There is no way to conclude NewsBusters is not included among the “plagiarism McCarthyites” and the “huge cloud of excluded people” who are allegedly riddled with envy, and among those who are "so pious, and yet so inhumane." We can't plead guilty to poring over Zakaria's every word, and we search for blatant bias and partisanship, not so much plagiarism. We credited Cam Edwards at NRANews.com for identifying the offending passages.
“McCarthyism” is a word that’s supposed to mean guilt by association – but Zakaria was guilty of plagiarism, not guilty by association with a plagiarist, even if the loosely copied New Yorker article was copied by an intern. A journalist should take responsibility for anything with his byline on it – as Zakaria did.

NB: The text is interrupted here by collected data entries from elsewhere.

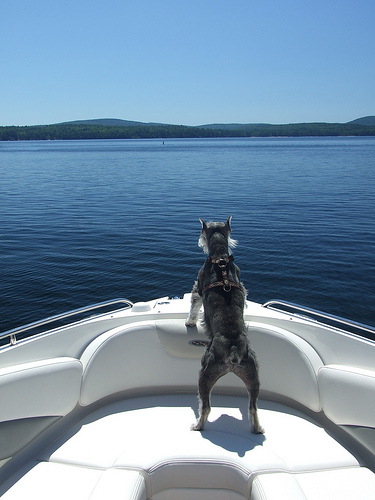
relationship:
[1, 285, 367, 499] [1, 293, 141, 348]
boat has silver railing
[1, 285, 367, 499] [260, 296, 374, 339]
boat has silver railing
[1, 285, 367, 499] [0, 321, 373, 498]
boat has white cushions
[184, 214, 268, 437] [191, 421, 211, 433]
dog has gray foot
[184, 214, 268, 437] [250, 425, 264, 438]
dog has gray foot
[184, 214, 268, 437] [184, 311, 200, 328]
dog has gray foot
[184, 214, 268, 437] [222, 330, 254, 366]
dog has gray tail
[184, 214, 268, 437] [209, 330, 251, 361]
dog has gray butt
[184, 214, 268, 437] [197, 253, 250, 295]
dog has brown harness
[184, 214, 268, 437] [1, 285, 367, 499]
dog standing on back of boat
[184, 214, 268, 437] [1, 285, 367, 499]
dog standing on boat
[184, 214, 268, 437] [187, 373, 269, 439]
dog standing on back legs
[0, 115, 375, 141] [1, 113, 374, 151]
mountain top on horizon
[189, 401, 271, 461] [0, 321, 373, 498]
dog shadow on cushion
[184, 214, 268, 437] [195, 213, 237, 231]
dog has pointy ears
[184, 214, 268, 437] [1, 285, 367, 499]
dog perched on boat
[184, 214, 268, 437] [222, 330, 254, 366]
dog has small tail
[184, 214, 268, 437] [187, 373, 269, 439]
dog has back legs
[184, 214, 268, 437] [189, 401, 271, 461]
dog has dog shadow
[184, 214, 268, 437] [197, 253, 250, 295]
dog wearing brown harness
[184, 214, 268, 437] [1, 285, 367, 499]
dog leaning on boat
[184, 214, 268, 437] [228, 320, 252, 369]
dog has clipped tail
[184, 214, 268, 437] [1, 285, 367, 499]
dog on bow of boat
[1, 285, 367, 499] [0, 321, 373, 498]
boat has bow white cushions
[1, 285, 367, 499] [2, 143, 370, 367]
boat bow running light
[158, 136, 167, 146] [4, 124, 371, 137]
buoy in distance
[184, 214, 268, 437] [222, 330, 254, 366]
dog has stubby tail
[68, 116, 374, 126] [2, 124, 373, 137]
hills beyond trees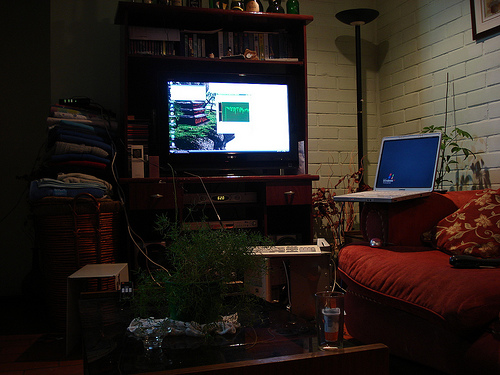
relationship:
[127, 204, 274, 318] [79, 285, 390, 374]
plant on table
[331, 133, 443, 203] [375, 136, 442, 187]
laptop has screen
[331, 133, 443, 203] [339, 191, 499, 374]
laptop on couch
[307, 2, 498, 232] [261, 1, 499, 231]
wall has brick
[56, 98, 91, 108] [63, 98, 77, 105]
box has lights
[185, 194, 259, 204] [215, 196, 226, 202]
box displaying time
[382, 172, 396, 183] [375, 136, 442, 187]
logo on screen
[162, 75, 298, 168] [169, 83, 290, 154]
tv has screen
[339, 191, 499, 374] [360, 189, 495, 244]
couch has arm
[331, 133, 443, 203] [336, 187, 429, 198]
laptop has keyboard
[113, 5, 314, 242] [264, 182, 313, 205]
entertainment center has drawer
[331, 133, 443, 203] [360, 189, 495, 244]
laptop on stand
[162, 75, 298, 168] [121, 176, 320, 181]
tv on shelf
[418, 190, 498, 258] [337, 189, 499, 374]
pillow on sofa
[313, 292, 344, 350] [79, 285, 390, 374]
glass on table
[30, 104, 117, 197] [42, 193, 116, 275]
clothes in basket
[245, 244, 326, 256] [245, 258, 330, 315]
keyboard on box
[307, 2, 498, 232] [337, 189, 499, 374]
wall behind sofa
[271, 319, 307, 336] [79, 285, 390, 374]
dish on table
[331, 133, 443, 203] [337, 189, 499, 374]
laptop on sofa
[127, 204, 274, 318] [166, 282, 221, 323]
plant in pot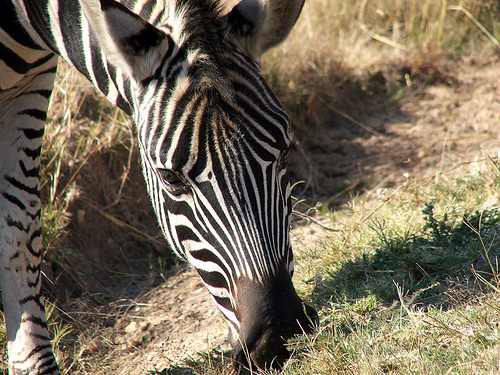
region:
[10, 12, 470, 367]
The zebra is out in a field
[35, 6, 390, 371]
The zebra is eating some grass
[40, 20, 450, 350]
The zebra is watching for danger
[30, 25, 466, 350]
The zebra is getting some food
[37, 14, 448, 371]
A zebra is looking for food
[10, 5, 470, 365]
A zebra is out in the daytime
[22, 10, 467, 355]
The zebra is enjoying the sunshine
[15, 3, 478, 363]
The zebra is listening very carefully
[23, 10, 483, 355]
The zebra is casting a shadow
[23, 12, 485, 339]
The zebra is enjoying the day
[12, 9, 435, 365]
the head of a giraffe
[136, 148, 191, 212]
an eye of a giraffe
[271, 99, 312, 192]
an eye of a giraffe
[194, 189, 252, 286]
the stripes on a giraffe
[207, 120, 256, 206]
the stripes on a giraffe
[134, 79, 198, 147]
the stripes on a giraffe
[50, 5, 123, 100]
the stripes on a giraffe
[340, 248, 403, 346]
this is a patch of grass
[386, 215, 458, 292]
this is a patch of grass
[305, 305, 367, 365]
this is a patch of grass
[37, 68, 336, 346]
zebra standing in the grass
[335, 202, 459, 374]
grass on the ground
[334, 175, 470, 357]
the grass is green and brown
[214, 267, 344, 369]
the zebras has a black nose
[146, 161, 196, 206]
zebra has black eye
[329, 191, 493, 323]
shadow from the zebra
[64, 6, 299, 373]
zebra has black and white stripes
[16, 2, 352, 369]
zebra is eating grass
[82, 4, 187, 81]
zebra has black and white ears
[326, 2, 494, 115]
tall grass behind the zebra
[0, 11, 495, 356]
The zebra is standing in the grass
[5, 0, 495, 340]
A zebra is eating the grass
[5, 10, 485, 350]
A zebra is watching for danger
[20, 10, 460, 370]
A zebra is a full grown female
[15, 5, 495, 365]
A zebra is listening very closely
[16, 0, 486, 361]
A zebra is alert for predators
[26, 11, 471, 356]
A zebra is casting a shadow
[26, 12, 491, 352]
A zebra is out in the sunshine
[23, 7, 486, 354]
A zebra is enjoying the day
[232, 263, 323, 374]
the zebra has a black snout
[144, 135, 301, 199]
the black eyes are open on the zebra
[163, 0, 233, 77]
the zebra's mane is black and white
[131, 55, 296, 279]
the zebra's head is black and white stripes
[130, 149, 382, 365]
the zebra's nose is in the grass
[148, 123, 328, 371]
the zebra is grazing on grass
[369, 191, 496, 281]
weeds are in the grass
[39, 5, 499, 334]
a dirt pathway is behind the zebra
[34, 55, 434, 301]
a dirt bank is behind the animal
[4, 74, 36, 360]
the inner leg of the zebra is white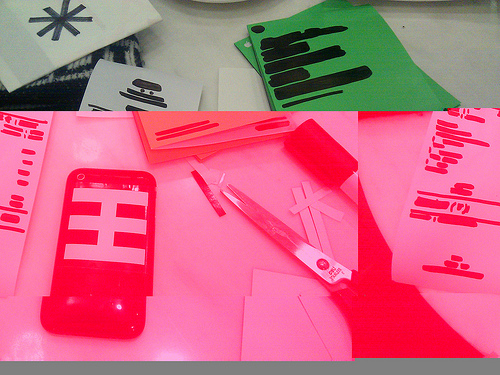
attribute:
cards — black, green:
[250, 11, 454, 111]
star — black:
[28, 2, 91, 42]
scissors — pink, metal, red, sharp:
[215, 185, 431, 356]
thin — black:
[190, 172, 226, 217]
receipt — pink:
[392, 108, 498, 291]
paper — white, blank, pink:
[241, 267, 344, 360]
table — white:
[8, 321, 256, 361]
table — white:
[402, 13, 500, 61]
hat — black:
[3, 36, 152, 104]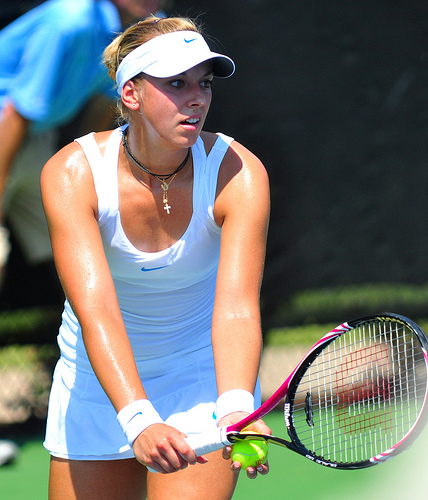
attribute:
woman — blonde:
[14, 5, 314, 497]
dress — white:
[41, 124, 265, 461]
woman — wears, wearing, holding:
[43, 12, 270, 498]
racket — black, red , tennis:
[170, 303, 426, 471]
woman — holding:
[34, 14, 293, 391]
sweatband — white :
[215, 385, 257, 414]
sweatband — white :
[116, 397, 158, 442]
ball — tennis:
[226, 429, 273, 464]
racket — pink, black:
[138, 305, 427, 477]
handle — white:
[169, 407, 248, 469]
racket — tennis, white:
[223, 333, 424, 470]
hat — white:
[114, 29, 235, 94]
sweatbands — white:
[116, 388, 255, 446]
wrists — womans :
[114, 390, 255, 437]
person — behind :
[0, 0, 168, 469]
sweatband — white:
[215, 387, 254, 420]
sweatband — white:
[117, 397, 164, 443]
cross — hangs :
[154, 199, 178, 215]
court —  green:
[13, 350, 412, 497]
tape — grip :
[164, 416, 237, 462]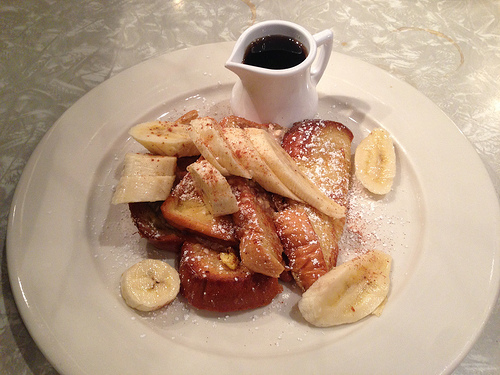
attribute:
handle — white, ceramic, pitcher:
[307, 29, 331, 88]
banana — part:
[291, 239, 398, 335]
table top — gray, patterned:
[408, 10, 482, 93]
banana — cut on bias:
[222, 96, 403, 198]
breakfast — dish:
[105, 107, 408, 331]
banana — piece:
[231, 130, 350, 217]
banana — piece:
[349, 121, 404, 196]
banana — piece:
[292, 242, 393, 328]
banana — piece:
[116, 255, 183, 315]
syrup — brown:
[242, 34, 307, 69]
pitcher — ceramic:
[225, 18, 335, 118]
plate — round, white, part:
[6, 32, 499, 373]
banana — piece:
[110, 175, 174, 202]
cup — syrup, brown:
[224, 19, 333, 129]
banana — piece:
[89, 101, 454, 336]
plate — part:
[450, 210, 486, 279]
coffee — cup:
[250, 35, 305, 67]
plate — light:
[41, 59, 494, 344]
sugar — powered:
[315, 155, 400, 256]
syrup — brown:
[247, 32, 305, 63]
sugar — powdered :
[297, 127, 382, 247]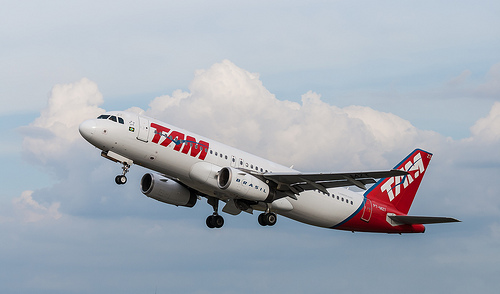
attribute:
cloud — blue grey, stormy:
[1, 64, 498, 225]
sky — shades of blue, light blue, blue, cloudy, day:
[0, 1, 499, 292]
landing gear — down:
[115, 166, 277, 230]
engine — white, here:
[216, 167, 277, 204]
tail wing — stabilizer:
[388, 216, 460, 225]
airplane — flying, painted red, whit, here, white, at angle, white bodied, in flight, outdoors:
[78, 111, 460, 235]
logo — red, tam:
[149, 123, 211, 161]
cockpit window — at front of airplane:
[97, 114, 124, 124]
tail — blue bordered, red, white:
[364, 148, 434, 214]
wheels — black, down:
[114, 174, 124, 185]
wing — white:
[253, 170, 407, 201]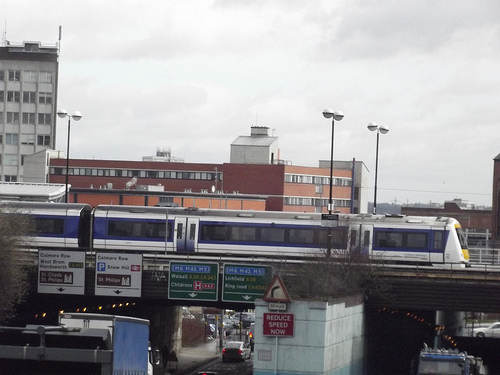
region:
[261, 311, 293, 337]
"Reduce Speed Now" red street sign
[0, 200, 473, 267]
Blue and white passenger train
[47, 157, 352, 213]
Large red brick building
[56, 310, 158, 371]
Blue and white moving van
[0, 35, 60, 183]
Tall white building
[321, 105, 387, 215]
Street light posts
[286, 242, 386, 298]
Dead trees with no foliage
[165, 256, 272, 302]
Green street signs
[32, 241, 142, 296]
White street signs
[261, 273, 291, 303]
Right curve sign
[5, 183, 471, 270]
the train is at the station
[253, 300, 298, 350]
the sign says reduce speed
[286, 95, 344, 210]
the lights are off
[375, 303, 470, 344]
the lights in the tunnel are on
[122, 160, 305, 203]
the building is brick red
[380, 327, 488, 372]
the truck is coming out of the tunnel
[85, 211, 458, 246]
the side of the train is blue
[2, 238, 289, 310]
there are 4 signs above the traffic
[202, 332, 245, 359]
the cars brake lights are on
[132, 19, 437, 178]
the sky is very cloudy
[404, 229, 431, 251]
the window of a train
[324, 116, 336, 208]
a black light post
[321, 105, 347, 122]
a pair of street lights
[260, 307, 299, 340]
a red sign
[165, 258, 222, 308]
a green traffic sign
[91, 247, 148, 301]
a white traffic sign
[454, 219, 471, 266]
the yellow front of a train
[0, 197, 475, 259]
a white and blue train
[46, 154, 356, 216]
a red brick building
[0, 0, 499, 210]
a cloudy gray sky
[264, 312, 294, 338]
red "Reduce Speed Now" sign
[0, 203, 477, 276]
a white and blue elevated commuter train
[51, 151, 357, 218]
a brick building in the background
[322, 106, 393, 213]
tall light posts in the background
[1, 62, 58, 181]
a tall concrete highrise building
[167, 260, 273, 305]
2 green directional street signs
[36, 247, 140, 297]
two large white street signs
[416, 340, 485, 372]
a large truck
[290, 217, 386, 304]
a bush without any leaves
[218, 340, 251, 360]
a silver car with red tail lights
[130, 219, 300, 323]
two green highway signs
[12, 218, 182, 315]
two white highway signs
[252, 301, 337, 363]
this sign is red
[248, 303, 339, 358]
the text is white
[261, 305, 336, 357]
sign says reduce speed now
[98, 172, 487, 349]
train going over a freeway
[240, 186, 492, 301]
the train is white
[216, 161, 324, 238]
a red brick building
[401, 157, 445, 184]
the sky is grey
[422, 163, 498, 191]
the sky is overcast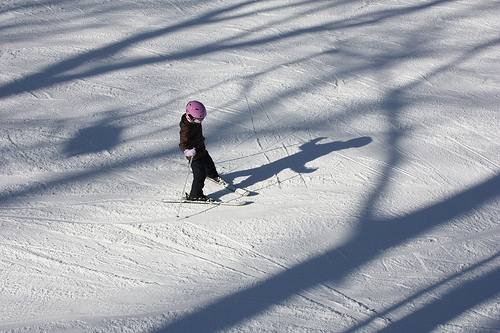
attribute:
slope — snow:
[19, 31, 151, 292]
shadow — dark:
[238, 130, 376, 201]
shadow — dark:
[4, 2, 98, 48]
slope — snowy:
[8, 6, 139, 172]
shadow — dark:
[219, 133, 372, 201]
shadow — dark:
[58, 115, 120, 157]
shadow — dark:
[2, 40, 497, 213]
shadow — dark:
[142, 72, 499, 330]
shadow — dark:
[342, 240, 497, 332]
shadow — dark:
[60, 120, 130, 166]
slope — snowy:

Newsweek’s description of a “lynch mob” also suggests Zakaria was completely innocent of the offense of plagiarism. Zakaria's critics have not demanded "omniscience" and should not be considered responsible for Zakaria being "forced" to be prolific and wander into topics like guns where he displayed he had no expertise.
Perhaps Tunku is right that there was "Schadenfareed," that many in the media mob enjoyed Zakaria being exposed. (I received some of that in my e-mail.) But that might underline that Zakaria might be responsible not only for his plagiarism, but for arrogance, or as they're presently putting it in the political press, a "likability gap."